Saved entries
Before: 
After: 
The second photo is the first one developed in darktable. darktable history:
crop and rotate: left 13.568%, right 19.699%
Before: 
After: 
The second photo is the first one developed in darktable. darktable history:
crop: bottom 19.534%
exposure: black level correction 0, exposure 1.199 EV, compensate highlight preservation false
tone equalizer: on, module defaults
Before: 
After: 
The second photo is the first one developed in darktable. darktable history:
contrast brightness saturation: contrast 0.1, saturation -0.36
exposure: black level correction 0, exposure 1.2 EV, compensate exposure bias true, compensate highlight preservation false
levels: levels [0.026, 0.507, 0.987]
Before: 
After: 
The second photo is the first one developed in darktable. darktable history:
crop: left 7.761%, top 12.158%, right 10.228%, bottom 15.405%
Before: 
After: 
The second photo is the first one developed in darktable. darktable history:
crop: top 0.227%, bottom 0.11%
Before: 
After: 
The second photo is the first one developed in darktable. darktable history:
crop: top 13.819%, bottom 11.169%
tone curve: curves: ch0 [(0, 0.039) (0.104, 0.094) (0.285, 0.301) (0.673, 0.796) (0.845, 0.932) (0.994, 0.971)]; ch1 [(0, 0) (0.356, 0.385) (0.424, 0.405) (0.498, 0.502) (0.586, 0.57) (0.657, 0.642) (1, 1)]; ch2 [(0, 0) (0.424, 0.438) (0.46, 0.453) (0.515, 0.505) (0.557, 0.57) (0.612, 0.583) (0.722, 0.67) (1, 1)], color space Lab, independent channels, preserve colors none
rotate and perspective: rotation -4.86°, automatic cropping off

— DIRECTIVE —
Please reproduce the listing verbatim, starting at its first line and ending at the line that contains "crop: left 7.761%, top".

— RESPONSE BELOW —
Before: 
After: 
The second photo is the first one developed in darktable. darktable history:
crop and rotate: left 13.568%, right 19.699%
Before: 
After: 
The second photo is the first one developed in darktable. darktable history:
crop: bottom 19.534%
exposure: black level correction 0, exposure 1.199 EV, compensate highlight preservation false
tone equalizer: on, module defaults
Before: 
After: 
The second photo is the first one developed in darktable. darktable history:
contrast brightness saturation: contrast 0.1, saturation -0.36
exposure: black level correction 0, exposure 1.2 EV, compensate exposure bias true, compensate highlight preservation false
levels: levels [0.026, 0.507, 0.987]
Before: 
After: 
The second photo is the first one developed in darktable. darktable history:
crop: left 7.761%, top 12.158%, right 10.228%, bottom 15.405%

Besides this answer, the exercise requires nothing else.